4. Be sparing. Limiting yourself to a certain number of syllables is a very useful and often productive exercise. One quickly learns the value of words if they are only permitted a select number to play with in their poem. A traditional sonnet, for example, has 14 lines of 10 syllables (iambic pentameter) yet can convey so much in that short amount of text. Christina Rossetti and Elizabeth Browning were masters of balancing restraint and emotional heft.

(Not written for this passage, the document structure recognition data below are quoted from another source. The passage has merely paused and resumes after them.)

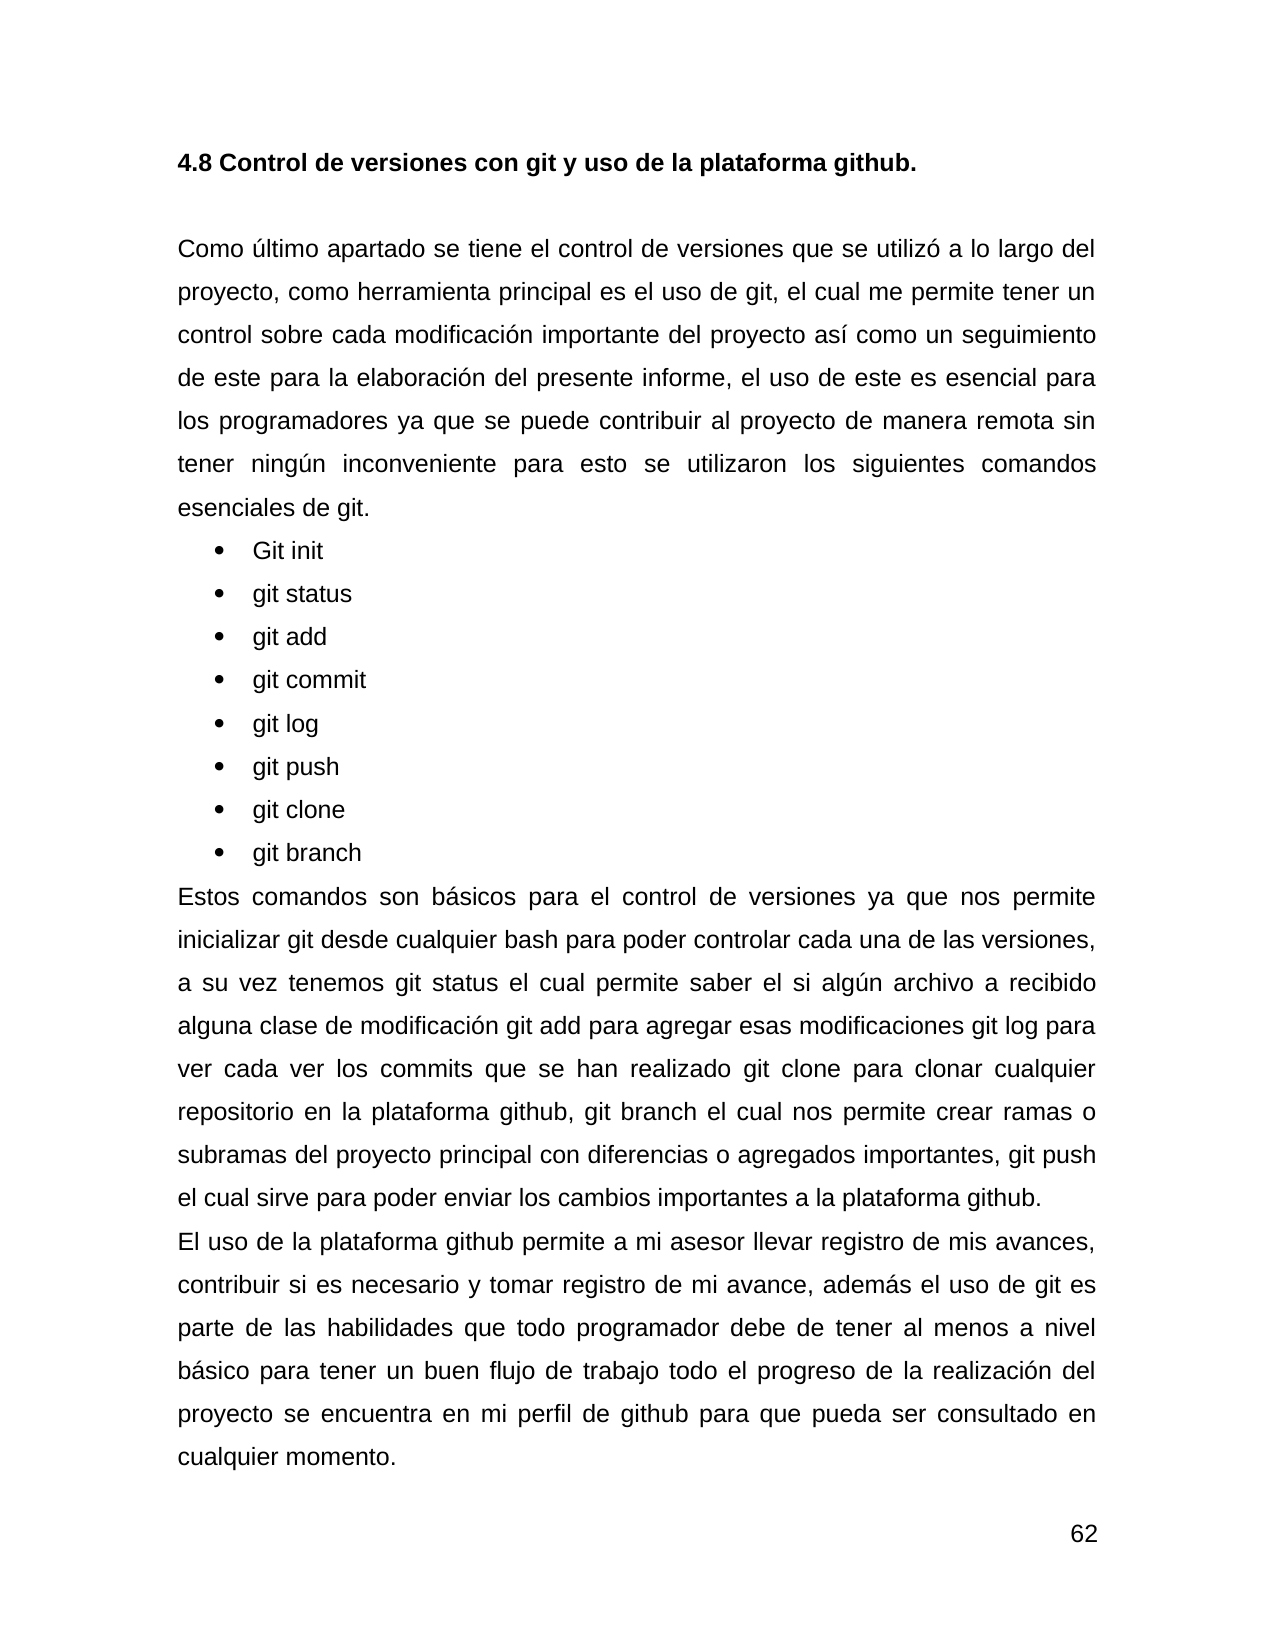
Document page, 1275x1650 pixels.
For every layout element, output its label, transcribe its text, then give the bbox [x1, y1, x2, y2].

text 4.8 Control de versiones con git y uso de la plataforma github. [177, 148, 1098, 176]
list git branch [215, 838, 1098, 867]
text Estos comandos son básicos para el control de versiones ya que nos permite inicializar git desde cualquier bash para poder controlar cada una de las versiones, a su vez tenemos git status el cual permite saber el si algún archivo a recibido alguna clase de modificación git add para agregar esas modificaciones git log para ver cada ver los commits que se han realizado git clone para clonar cualquier repositorio en la plataforma github, git branch el cual nos permite crear ramas o subramas del proyecto principal con diferencias o agregados importantes, git push el cual sirve para poder enviar los cambios importantes a la plataforma github. [177, 882, 1098, 1212]
list git status [215, 579, 1098, 608]
list Git init [215, 536, 1098, 564]
list git commit [215, 665, 1098, 694]
list git clone [215, 795, 1098, 824]
list git add [215, 622, 1098, 651]
list git push [215, 752, 1098, 781]
list git log [215, 709, 1098, 737]
text El uso de la plataforma github permite a mi asesor llevar registro de mis avances, contribuir si es necesario y tomar registro de mi avance, además el uso de git es parte de las habilidades que todo programador debe de tener al menos a nivel básico para tener un buen flujo de trabajo todo el progreso de la realización del proyecto se encuentra en mi perfil de github para que pueda ser consultado en cualquier momento. [177, 1227, 1098, 1471]
text Como último apartado se tiene el control de versiones que se utilizó a lo largo del proyecto, como herramienta principal es el uso de git, el cual me permite tener un control sobre cada modificación importante del proyecto así como un seguimiento de este para la elaboración del presente informe, el uso de este es esencial para los programadores ya que se puede contribuir al proyecto de manera remota sin tener ningún inconveniente para esto se utilizaron los siguientes comandos esenciales de git. [177, 234, 1098, 521]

5. Be different. Good poetry takes ordinary things and renders them extraordinary. See, for example, the way Philip Larkin’s masterful poem ‘The Trees’, which vocalises universal feelings of loss in an enigmatic, spine-tingling way. The poem’s opening couplet, “The trees are coming into leaf / like something almost being said” is both lyrically beautiful and semantically complex. At the other end of the spectrum, in ‘The Lanyard’ the American writer Billy Collins encapsulates the parent / child relationship in a way that sounds fresh and deftly avoids cliché.

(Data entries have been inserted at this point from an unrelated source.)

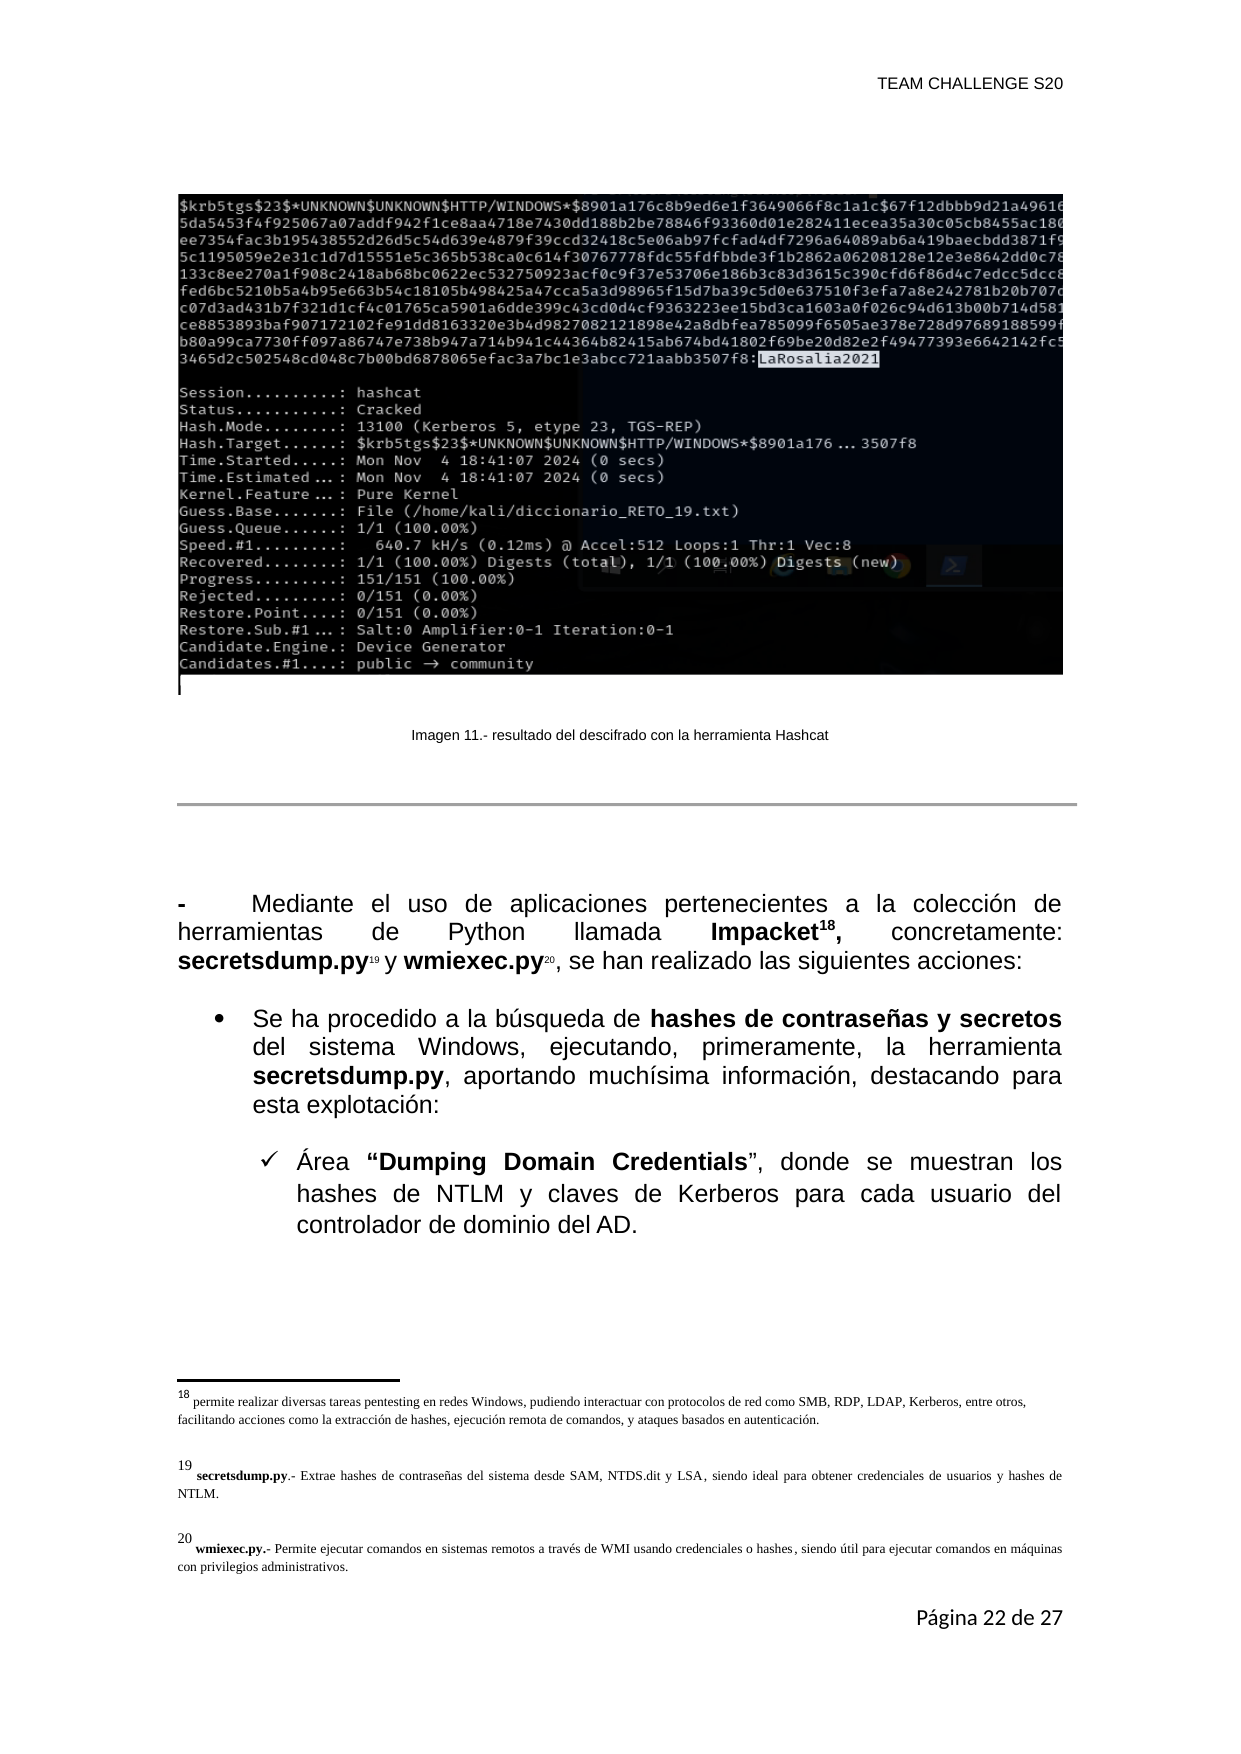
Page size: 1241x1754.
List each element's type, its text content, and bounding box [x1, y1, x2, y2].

picture [178, 194, 1063, 695]
text Imagen 11.- resultado del descifrado con la herramienta Hashcat [177, 207, 1063, 744]
list Área “Dumping Domain Credentials”, donde se muestran los hashes de NTLM y claves de Kerberos para cada usuario del controlador de dominio del AD. [259, 1147, 1063, 1238]
list Se ha procedido a la búsqueda de hashes de contraseñas y secretos del sistema Windows, ejecutando, primeramente, la herramienta secretsdump.py, aportando muchísima información, destacando para esta explotación: [215, 1003, 1063, 1119]
text - Mediante el uso de aplicaciones pertenecientes a la colección de herramientas de Python llamada Impacket, concretamente: secretsdump.py y wmiexec.py, se han realizado las siguientes acciones: [177, 888, 1063, 975]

6. Be meticulous. A good poem requires work – and lots of it. Sometimes, several drafts are required to unlock the poem’s true form, much in the same way that a sculptor chips and cuts away at a block of stone until they are happy with the results (this, of course, is a dirty lie: a poet, generally being an experienced misery-guts, is rarely happy with the results). There is real graft involved in thinking about the poem, writing, rewriting, thinking some more, tweaking, editing, thinking again… there is real joy to be found in this act of creation. Also, poems containing typos are not likely to win competitions.